Y ¿qué hemos aprendido de esta horizontal? Lo primero de todo es que estamos ante tres verdaderas gangas. Las Tres Filas se vende en tienda por menos de 10 euros. Es un regalo; un vino con crianza, de cepas viejas, muy ortodoxo, sin ningún defecto, del que se elaboran 32.000 botellas, perfecto para beber muy rico sin romper la hucha.

Cata horizontal: Mencía de El Bierzo con crianza 2018. Corchos

Capitán Beto se encuentra en tienda por algo menos de 14 euros. De éste se elaboran 4.000 botellas, y es otro regalo. Fue, de hecho, el favorito en esta horizontal, en la que “el jurado” lo conformamos seis, en lugar de los dos habituales. Es probablemente un vino que disfrutarán más los iniciados, pero es algo difícil de saber. En cualquier caso, marca un nuevo rumbo en la bodega, y creemos que es un rumbo acertado.

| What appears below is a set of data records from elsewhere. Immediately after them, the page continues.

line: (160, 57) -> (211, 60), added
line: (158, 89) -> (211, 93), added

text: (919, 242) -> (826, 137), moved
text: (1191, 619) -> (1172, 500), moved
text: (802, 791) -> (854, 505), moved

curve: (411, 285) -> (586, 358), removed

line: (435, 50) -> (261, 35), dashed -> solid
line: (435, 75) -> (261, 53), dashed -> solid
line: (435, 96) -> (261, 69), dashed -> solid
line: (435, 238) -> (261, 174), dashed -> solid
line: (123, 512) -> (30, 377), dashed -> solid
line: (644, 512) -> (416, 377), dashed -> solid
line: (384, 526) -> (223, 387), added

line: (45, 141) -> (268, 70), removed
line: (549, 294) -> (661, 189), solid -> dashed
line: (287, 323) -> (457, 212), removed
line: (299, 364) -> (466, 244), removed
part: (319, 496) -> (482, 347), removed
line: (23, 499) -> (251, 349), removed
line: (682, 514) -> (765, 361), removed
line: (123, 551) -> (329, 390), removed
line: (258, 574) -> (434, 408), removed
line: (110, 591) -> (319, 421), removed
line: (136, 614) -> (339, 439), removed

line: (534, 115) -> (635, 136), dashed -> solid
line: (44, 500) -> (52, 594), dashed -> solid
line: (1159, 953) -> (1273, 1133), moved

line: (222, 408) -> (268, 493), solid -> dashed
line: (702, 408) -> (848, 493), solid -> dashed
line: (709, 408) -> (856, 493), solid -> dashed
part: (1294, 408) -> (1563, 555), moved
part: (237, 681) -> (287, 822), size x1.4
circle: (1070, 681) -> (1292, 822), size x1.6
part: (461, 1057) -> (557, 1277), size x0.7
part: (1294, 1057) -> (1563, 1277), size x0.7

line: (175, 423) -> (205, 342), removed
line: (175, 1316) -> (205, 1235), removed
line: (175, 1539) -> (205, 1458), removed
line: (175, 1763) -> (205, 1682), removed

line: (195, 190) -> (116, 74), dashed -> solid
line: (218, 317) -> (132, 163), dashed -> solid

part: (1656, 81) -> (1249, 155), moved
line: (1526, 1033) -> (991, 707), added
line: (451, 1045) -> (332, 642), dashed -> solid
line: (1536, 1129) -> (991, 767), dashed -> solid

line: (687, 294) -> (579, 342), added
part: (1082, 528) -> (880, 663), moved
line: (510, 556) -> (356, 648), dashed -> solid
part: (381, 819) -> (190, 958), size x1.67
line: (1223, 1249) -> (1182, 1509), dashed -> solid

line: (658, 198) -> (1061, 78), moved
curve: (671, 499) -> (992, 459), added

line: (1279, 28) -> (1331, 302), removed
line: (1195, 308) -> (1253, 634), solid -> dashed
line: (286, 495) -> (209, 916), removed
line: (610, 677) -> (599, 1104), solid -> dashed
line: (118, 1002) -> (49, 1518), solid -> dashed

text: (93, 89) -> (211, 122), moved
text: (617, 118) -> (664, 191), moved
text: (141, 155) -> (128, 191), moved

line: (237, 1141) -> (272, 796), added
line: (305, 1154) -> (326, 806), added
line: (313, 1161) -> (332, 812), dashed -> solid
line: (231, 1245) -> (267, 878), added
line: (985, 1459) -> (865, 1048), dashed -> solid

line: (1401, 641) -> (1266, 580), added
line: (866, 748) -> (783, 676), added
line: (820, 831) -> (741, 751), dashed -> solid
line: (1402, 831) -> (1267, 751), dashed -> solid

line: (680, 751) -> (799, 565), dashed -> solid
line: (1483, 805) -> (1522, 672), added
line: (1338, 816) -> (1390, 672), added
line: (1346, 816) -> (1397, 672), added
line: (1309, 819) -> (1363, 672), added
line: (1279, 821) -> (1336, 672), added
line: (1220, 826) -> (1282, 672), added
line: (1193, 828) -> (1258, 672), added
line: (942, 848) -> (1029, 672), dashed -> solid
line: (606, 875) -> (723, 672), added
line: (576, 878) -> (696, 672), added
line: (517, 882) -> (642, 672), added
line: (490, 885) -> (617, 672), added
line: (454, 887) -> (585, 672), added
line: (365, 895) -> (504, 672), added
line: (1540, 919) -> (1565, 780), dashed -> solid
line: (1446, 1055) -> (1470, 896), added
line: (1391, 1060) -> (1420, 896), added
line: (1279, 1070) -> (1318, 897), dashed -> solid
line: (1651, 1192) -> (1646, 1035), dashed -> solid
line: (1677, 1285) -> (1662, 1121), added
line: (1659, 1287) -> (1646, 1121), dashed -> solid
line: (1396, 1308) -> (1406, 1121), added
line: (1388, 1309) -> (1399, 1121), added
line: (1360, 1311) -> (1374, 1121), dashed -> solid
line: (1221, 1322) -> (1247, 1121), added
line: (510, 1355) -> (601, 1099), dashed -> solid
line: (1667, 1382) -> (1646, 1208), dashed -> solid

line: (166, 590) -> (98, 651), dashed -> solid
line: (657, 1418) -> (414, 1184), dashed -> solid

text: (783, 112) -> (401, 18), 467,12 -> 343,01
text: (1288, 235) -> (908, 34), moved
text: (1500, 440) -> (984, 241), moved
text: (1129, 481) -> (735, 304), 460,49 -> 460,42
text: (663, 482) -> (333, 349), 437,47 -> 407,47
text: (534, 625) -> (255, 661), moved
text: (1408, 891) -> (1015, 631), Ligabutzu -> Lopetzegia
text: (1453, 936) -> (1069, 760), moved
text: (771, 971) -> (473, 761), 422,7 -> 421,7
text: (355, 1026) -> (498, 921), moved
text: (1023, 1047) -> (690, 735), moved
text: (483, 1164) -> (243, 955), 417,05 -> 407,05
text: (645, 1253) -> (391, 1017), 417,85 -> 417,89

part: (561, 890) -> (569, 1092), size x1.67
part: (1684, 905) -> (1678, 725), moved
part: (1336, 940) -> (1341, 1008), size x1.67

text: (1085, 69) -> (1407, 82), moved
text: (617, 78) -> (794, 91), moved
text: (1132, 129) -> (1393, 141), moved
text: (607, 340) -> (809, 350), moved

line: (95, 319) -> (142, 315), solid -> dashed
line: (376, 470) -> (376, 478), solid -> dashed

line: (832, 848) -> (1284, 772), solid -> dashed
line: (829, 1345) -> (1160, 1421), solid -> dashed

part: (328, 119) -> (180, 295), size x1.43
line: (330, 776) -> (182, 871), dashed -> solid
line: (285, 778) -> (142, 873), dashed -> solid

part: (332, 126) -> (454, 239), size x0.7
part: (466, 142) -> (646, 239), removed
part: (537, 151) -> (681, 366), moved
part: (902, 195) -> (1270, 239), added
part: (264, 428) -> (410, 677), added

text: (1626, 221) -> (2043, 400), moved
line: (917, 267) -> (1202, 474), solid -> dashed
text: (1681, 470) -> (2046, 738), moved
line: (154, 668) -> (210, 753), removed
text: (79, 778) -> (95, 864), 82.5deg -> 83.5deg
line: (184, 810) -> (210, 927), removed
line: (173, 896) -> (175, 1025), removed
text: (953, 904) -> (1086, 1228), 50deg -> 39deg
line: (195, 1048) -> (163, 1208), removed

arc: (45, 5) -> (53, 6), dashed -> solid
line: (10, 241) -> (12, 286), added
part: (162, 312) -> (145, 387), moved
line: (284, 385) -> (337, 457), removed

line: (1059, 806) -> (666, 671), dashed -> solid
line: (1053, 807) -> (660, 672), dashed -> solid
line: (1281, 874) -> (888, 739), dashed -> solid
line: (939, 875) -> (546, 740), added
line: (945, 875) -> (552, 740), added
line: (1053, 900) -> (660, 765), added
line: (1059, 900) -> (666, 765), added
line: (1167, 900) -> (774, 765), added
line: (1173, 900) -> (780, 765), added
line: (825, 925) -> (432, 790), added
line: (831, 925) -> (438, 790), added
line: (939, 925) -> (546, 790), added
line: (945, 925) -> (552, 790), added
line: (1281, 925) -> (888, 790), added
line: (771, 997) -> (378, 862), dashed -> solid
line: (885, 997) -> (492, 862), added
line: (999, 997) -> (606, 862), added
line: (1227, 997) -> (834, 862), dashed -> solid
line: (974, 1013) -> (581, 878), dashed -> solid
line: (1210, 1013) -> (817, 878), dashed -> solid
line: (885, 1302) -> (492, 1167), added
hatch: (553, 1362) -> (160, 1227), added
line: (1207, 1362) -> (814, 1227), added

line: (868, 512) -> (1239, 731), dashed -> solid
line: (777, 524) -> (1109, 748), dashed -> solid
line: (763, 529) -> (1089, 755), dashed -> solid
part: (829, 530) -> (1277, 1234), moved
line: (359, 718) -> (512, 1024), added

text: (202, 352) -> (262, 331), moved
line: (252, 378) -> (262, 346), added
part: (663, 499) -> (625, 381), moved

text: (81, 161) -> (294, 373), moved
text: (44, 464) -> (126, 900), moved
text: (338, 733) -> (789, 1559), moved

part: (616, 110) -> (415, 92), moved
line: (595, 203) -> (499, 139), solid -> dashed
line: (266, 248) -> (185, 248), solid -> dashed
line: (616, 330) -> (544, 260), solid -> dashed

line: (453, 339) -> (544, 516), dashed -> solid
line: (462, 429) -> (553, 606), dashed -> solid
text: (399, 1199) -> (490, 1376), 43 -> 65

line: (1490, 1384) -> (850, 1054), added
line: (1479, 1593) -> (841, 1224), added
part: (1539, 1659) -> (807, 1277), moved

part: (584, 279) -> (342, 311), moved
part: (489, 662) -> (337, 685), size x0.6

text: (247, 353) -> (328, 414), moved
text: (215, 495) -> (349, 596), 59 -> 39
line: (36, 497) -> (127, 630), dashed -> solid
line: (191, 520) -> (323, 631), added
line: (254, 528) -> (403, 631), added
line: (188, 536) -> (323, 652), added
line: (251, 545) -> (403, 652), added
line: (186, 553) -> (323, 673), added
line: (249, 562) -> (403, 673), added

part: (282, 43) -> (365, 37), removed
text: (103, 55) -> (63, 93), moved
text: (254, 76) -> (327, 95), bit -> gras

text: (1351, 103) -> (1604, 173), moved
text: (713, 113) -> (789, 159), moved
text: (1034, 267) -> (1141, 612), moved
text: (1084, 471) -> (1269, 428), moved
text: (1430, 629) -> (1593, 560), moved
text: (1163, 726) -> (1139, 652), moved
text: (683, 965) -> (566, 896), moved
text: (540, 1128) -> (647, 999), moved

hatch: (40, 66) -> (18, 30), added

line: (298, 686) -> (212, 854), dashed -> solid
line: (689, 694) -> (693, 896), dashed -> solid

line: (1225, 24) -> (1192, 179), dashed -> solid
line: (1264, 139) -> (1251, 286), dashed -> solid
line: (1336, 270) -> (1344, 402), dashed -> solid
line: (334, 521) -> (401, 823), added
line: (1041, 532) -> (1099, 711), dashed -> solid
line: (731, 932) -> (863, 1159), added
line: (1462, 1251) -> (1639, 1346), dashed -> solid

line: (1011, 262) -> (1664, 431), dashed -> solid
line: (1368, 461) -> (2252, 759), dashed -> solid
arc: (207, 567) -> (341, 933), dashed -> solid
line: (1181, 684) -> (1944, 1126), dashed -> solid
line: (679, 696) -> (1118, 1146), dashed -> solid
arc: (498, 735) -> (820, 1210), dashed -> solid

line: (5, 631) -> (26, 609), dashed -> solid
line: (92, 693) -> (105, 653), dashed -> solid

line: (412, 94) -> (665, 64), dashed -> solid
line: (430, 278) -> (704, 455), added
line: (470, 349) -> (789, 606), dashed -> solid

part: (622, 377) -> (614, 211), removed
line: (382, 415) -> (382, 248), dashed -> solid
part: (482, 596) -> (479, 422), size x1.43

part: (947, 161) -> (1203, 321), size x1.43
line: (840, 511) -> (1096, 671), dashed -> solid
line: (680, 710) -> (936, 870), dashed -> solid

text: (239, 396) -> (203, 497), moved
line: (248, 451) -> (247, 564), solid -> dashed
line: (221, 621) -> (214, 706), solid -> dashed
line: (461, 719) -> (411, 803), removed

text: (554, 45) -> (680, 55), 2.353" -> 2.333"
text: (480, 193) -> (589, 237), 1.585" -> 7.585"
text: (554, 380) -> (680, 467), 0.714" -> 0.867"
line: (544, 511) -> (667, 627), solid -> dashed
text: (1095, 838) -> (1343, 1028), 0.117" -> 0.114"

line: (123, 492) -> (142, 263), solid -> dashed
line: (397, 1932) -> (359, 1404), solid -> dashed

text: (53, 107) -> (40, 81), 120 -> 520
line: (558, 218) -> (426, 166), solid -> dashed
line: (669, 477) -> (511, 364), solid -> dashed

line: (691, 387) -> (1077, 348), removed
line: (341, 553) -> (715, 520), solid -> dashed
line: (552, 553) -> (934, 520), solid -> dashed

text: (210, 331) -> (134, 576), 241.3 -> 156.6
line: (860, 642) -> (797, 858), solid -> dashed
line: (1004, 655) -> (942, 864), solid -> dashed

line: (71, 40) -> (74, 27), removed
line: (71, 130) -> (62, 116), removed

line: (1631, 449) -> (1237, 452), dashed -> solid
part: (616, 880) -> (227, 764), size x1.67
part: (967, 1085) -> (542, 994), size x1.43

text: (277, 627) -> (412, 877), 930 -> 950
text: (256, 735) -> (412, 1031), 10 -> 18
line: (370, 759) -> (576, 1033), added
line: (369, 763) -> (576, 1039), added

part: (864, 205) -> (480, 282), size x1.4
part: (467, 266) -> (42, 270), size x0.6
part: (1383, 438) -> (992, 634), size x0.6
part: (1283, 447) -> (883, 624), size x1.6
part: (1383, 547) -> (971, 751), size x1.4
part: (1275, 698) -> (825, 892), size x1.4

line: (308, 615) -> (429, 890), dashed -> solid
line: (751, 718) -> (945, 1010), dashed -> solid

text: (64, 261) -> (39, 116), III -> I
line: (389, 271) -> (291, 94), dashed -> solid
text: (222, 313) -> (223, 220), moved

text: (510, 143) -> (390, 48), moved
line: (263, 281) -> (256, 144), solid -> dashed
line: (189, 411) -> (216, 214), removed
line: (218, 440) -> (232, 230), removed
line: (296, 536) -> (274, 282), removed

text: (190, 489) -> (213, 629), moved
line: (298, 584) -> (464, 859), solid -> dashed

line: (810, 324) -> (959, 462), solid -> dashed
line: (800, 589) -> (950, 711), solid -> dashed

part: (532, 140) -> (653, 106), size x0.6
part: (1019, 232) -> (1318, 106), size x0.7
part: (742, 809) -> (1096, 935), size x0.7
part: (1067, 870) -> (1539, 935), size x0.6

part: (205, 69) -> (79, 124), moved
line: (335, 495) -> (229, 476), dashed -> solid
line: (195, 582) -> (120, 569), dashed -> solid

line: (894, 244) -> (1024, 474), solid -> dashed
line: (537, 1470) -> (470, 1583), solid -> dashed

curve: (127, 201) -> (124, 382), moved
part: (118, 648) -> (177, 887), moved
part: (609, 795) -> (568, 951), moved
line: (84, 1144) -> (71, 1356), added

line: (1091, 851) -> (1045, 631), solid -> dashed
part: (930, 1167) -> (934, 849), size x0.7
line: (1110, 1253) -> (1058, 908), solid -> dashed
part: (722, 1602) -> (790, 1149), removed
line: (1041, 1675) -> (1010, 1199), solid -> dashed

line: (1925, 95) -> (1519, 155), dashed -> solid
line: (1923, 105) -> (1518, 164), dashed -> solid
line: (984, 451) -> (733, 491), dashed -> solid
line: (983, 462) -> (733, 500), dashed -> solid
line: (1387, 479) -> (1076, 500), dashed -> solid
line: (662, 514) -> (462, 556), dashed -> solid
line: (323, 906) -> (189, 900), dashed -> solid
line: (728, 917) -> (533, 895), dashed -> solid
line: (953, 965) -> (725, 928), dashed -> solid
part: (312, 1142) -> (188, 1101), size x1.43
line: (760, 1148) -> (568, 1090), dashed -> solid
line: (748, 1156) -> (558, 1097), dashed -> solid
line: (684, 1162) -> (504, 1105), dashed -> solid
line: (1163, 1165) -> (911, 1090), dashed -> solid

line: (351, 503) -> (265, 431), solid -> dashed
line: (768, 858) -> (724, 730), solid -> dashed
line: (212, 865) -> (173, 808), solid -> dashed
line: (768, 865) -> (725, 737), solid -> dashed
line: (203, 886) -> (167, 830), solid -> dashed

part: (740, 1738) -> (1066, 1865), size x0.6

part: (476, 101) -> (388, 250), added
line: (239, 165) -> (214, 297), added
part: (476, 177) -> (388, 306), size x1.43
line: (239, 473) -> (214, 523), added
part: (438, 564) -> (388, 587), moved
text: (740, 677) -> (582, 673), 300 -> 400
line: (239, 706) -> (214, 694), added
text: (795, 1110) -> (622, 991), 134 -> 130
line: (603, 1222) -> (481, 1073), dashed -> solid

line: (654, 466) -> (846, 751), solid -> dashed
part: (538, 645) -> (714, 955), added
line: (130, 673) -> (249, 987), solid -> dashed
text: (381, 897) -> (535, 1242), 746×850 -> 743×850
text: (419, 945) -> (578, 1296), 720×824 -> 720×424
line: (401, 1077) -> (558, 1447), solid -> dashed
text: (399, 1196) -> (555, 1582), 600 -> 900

Cata horizontal: Mencía de El Bierzo con crianza 2018. Cápsulas

En cuanto a Jarabe, con una producción de 13.000 botellas anuales, sigue siendo otra ganga, que ahora mismo se encuentra en promoción a 14,20 euros en su página web; un vino muy coqueto que levanta pasiones; puede que te encante o puede que rechaces la madera marcada en su crianza. Para nosotros, es un gran vino, y, junto a los demás, pone de manifiesto que si juntas el buen hacer de los productores de una zona remando en la misma dirección con el buen hacer del terruño y la añada, se produce la magia que encierran estas tres botellas de Mencía de El Bierzo de 2018.